WORK TO COMPLETE – Take the entries below and print, exactly, the stretch from the line containing "middle dip: (348, 150)" through the line containing "pinky tip: (760, 150)", both included.

Data excerpts
######

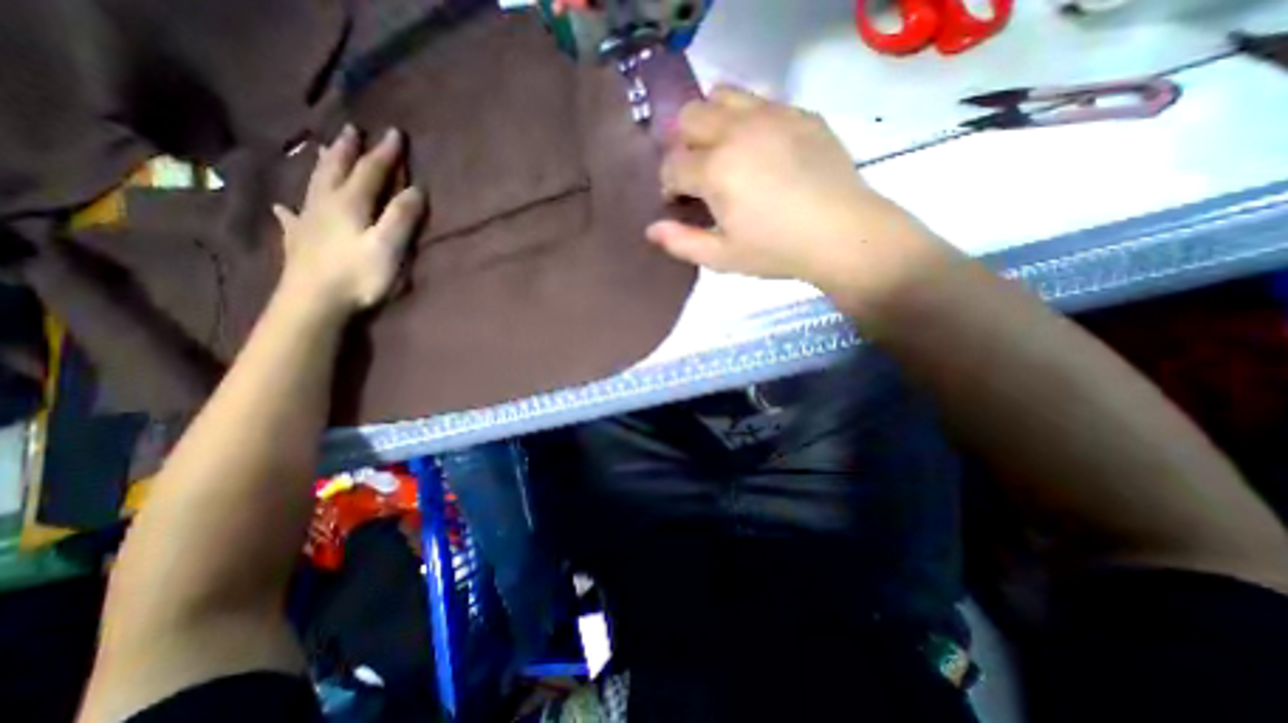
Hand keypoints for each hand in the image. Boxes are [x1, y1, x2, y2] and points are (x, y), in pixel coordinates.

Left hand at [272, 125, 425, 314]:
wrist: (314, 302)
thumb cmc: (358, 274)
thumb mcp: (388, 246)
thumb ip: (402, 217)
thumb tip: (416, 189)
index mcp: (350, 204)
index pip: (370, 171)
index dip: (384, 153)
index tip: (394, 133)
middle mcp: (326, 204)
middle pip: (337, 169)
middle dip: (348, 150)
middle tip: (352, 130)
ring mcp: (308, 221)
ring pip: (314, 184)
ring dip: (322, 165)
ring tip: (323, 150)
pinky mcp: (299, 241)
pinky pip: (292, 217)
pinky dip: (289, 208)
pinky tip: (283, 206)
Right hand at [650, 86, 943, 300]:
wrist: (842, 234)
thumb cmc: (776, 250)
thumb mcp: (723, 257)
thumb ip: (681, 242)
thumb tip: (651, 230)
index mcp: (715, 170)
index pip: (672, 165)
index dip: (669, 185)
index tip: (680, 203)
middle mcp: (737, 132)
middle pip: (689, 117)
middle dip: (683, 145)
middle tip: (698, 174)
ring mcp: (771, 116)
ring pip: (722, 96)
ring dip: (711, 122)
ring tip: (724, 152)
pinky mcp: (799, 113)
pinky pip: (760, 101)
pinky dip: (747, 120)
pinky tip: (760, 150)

######

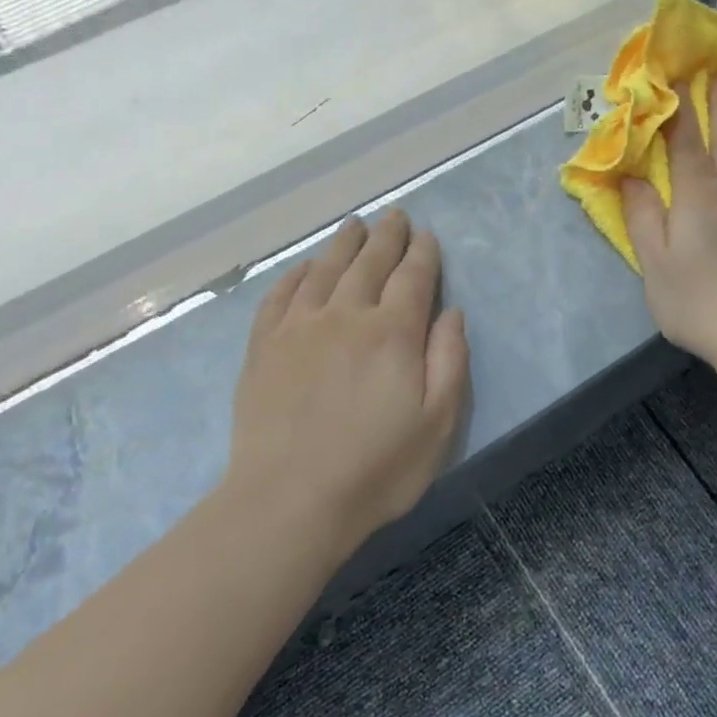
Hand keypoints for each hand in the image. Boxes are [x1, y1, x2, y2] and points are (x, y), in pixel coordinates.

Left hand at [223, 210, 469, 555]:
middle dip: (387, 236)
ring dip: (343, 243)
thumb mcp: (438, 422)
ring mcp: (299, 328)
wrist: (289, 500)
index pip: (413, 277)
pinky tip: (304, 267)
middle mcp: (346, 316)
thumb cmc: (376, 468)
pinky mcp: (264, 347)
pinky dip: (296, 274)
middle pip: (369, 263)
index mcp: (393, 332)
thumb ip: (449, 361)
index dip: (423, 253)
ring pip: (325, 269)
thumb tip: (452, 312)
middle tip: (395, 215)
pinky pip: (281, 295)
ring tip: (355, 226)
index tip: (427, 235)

######

EXERCISE SOLUTION –
middle dip: (348, 150)
middle tip: (352, 130)
ring mcp: (308, 221)
ring pip: (314, 184)
ring dip: (322, 165)
ring tip: (323, 150)
pinky mcp: (299, 241)
pinky pip: (292, 217)
pinky dip: (289, 208)
pinky tip: (283, 206)
Right hand at [650, 86, 943, 300]:
wrist: (842, 234)
thumb cmc: (776, 250)
thumb mcp: (723, 257)
thumb ip: (681, 242)
thumb tip: (651, 230)
index mcp: (715, 170)
index pip: (672, 165)
index dip: (669, 185)
index tip: (680, 203)
middle mcp: (737, 132)
middle pip: (689, 117)
middle dip: (683, 145)
middle tip: (698, 174)
ring mcp: (771, 116)
ring pip: (722, 96)
ring dip: (711, 122)
ring tip: (724, 152)
pinky mcp: (799, 113)
pinky pip: (760, 101)
pinky dip: (747, 120)
pinky tip: (760, 150)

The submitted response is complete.